How do you graph the parabola #f(x)=-3x^2+x-5# using vertex, intercepts and additional points?

1 Answer
Jan 23, 2018

Answer:

The #f(x)# intercept is at #f(x)=-5#, and the #x# intercept is at {TBA}. The vertex is at the point #(1/6, 4 3/4)#.

Explanation:

As a first step, if we just look at the equation we can see that the #x^2# term has a negative sign, so this parabola will be 'upside down', with the closed end at the top. The fact that there is a #3# in front of the #x^2# term means the parabola will be quite 'skinny'.

The #f(x)# intercept will occur when #x=0#, so:

#f(x)=-3(0^2)+0-5=-5#

The #x# intercept will occur when #f(x)=0# (similar to the #y# intercept).

#−3x^2+x−5=0#

I'd use the quadratic formula to solve this:

#x=(-b+-sqrt(b^2-4ac))/(2a)#

#x=(-1+-sqrt(1^2-4(-3)(-5)))/(2a)#

Help me out, colleagues: this yields imaginary roots. Not sure what the issue is. I'll work on the rest of the question but leave it with this query.

To find the vertex, we will use some calculus. The first derivative of the function, #f'(x)# describes the slope of the line:

#f'(x)=-6x+1#

This will be equal to zero at the vertex, because the slope goes to zero momentarily as it changes from positive to negative.

#-6x+1=0#

#-6x=-1#

#x=1/6#

To find the other coordinate of the vertex we substitute this into the expression for #f(x)#:

#f(x)=-3(1/6)^2+1/6-5=-4.75# (or #4 3/4# if you prefer).

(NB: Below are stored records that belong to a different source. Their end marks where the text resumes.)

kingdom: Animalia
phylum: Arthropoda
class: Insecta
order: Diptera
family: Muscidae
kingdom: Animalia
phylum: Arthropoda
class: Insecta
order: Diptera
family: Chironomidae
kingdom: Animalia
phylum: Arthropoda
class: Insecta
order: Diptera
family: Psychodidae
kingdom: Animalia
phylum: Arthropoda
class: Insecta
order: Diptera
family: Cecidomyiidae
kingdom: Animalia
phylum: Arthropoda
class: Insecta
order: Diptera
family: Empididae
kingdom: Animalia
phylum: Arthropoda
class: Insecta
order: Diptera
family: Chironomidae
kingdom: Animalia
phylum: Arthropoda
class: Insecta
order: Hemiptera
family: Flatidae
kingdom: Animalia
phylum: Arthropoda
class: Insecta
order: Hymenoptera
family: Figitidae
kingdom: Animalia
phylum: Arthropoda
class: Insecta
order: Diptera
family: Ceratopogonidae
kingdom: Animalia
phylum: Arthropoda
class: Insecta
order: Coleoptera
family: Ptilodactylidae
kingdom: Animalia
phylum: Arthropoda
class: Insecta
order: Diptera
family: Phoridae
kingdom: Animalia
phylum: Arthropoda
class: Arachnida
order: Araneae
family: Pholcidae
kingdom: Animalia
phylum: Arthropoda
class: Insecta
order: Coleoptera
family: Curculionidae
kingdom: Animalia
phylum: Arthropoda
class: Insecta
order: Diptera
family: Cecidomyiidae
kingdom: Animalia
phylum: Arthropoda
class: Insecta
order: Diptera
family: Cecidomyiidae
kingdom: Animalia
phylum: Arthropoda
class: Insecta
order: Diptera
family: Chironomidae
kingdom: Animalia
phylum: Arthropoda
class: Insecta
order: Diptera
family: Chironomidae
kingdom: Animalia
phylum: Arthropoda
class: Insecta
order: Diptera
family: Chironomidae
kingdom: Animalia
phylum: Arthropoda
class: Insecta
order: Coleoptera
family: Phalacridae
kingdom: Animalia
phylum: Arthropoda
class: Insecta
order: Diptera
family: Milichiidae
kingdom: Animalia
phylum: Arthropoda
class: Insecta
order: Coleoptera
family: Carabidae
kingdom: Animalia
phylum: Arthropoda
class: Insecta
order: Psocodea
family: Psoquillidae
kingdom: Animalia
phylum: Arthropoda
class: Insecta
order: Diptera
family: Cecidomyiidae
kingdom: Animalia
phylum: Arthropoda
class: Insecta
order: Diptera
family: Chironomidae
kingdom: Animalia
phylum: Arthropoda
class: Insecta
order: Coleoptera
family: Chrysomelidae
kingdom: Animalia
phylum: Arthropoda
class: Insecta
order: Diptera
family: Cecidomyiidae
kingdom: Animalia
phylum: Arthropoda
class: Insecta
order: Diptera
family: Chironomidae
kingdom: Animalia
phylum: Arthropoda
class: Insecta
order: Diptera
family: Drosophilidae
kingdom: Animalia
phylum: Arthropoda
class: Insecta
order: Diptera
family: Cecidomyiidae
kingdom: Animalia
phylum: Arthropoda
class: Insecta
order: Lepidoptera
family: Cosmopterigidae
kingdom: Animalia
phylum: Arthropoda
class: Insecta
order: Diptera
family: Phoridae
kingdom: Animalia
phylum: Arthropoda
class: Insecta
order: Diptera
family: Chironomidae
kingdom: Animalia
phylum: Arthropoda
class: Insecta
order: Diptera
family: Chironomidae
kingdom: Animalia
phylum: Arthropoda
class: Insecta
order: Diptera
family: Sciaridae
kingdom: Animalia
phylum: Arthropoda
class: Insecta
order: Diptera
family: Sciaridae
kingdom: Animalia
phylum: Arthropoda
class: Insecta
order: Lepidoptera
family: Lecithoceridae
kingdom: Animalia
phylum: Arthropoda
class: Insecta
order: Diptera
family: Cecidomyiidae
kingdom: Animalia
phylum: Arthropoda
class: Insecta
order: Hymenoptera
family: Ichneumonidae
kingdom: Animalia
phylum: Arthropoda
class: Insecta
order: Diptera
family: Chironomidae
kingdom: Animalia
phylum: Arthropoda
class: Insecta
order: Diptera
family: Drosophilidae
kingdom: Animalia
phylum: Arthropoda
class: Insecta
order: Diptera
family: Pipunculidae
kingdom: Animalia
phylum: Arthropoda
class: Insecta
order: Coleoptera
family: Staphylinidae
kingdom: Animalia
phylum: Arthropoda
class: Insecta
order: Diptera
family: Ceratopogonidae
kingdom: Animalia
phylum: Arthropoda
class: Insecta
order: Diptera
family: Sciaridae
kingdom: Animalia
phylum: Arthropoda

Knowing the intercepts and the vertex, and that it is a narrow, upside down parabola, should be enough to draw a graph, but remember that you can also easily calculate a few additional points on the parabola. Substituting in points 1 unit either side of the #x# value of the vertex will yield information about the shape of the parabola, for example.